TASK DIRECTIONS
Reprint all records below exactly. No images.

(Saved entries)
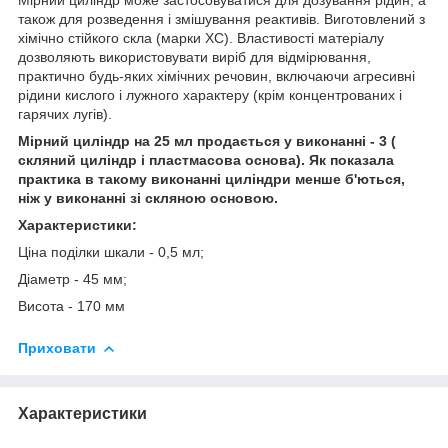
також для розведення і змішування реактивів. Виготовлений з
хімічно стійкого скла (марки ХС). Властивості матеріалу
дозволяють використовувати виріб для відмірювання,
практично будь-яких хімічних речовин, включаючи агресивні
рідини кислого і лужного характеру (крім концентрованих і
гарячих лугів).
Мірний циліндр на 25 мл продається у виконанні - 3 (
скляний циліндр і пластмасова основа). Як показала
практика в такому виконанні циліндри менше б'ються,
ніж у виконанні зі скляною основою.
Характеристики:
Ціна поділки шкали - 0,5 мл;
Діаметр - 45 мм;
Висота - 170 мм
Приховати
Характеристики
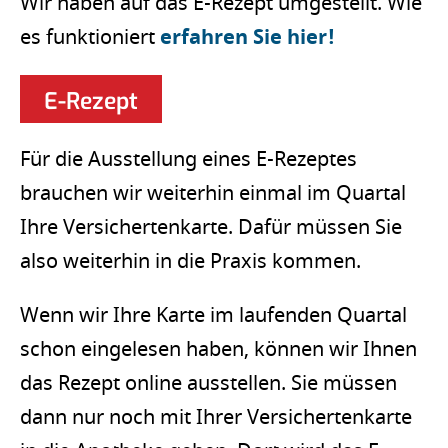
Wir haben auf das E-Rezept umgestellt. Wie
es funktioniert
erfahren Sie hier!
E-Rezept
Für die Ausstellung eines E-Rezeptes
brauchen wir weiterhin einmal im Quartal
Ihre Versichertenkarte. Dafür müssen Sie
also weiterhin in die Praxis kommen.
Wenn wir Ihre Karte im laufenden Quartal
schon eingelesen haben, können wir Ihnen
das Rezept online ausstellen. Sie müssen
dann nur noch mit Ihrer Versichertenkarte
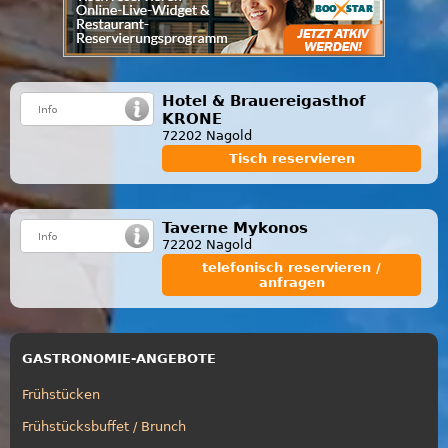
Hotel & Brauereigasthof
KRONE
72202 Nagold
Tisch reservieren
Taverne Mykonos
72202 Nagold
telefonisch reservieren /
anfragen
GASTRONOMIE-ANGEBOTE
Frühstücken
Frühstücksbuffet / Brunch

RESPONSE TO THE EXERCISE
також для розведення і змішування реактивів. Виготовлений з
хімічно стійкого скла (марки ХС). Властивості матеріалу
дозволяють використовувати виріб для відмірювання,
практично будь-яких хімічних речовин, включаючи агресивні
рідини кислого і лужного характеру (крім концентрованих і
гарячих лугів).
Мірний циліндр на 25 мл продається у виконанні - 3 (
скляний циліндр і пластмасова основа). Як показала
практика в такому виконанні циліндри менше б'ються,
ніж у виконанні зі скляною основою.
Характеристики:
Ціна поділки шкали - 0,5 мл;
Діаметр - 45 мм;
Висота - 170 мм
Приховати
Характеристики
Wir haben auf das E-Rezept umgestellt. Wie
es funktioniert
erfahren Sie hier!
E-Rezept
Für die Ausstellung eines E-Rezeptes
brauchen wir weiterhin einmal im Quartal
Ihre Versichertenkarte. Dafür müssen Sie
also weiterhin in die Praxis kommen.
Wenn wir Ihre Karte im laufenden Quartal
schon eingelesen haben, können wir Ihnen
das Rezept online ausstellen. Sie müssen
dann nur noch mit Ihrer Versichertenkarte
Hotel & Brauereigasthof
KRONE
72202 Nagold
Tisch reservieren
Taverne Mykonos
72202 Nagold
telefonisch reservieren /
anfragen
GASTRONOMIE-ANGEBOTE
Frühstücken
Frühstücksbuffet / Brunch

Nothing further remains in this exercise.